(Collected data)
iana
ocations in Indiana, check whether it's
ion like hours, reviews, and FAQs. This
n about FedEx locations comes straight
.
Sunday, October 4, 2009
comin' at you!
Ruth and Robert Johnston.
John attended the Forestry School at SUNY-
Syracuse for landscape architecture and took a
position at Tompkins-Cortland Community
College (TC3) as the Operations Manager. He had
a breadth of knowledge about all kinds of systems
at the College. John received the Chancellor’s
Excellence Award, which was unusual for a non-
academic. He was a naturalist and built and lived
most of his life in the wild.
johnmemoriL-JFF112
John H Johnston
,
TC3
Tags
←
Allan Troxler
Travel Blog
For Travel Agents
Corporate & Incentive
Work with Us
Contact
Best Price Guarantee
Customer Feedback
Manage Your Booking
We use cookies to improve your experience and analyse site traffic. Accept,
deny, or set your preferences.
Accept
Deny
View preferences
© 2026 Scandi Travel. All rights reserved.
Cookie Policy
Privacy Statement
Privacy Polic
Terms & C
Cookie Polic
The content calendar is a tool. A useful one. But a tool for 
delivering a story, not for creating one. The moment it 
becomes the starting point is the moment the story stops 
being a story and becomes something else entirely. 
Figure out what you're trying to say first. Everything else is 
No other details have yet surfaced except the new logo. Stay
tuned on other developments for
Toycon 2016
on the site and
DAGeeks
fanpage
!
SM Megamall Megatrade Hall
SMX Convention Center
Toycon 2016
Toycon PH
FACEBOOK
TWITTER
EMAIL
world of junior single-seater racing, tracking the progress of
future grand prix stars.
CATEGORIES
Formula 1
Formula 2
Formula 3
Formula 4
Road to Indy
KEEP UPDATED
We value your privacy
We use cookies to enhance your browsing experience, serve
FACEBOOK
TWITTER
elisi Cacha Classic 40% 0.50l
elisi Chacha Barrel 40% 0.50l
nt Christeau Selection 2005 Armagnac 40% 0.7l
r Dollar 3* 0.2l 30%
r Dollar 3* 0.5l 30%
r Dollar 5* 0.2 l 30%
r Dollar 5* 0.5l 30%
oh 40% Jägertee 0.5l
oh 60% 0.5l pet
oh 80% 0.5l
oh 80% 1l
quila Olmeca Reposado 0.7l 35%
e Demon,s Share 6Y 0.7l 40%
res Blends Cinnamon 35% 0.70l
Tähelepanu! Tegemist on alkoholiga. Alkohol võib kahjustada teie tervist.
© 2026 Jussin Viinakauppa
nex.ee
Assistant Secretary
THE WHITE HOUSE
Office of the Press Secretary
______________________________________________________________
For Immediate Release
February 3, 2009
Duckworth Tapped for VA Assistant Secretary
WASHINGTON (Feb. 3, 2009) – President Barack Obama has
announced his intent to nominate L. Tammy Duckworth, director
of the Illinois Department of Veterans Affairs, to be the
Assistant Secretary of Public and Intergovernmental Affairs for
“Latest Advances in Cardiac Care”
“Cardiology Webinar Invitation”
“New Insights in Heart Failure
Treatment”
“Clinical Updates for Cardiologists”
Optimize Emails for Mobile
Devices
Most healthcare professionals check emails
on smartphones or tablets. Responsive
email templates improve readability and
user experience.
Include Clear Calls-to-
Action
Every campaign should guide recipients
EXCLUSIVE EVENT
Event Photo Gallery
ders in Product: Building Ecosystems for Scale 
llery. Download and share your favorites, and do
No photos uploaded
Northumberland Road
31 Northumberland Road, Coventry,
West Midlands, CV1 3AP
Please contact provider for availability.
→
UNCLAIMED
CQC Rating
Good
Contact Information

■ **Activity**
Return every line of the records above that contains the word "Affairs", matching its case exactly.

■ **Result of the task**
of the Illinois Department of Veterans Affairs, to be the
Assistant Secretary of Public and Intergovernmental Affairs for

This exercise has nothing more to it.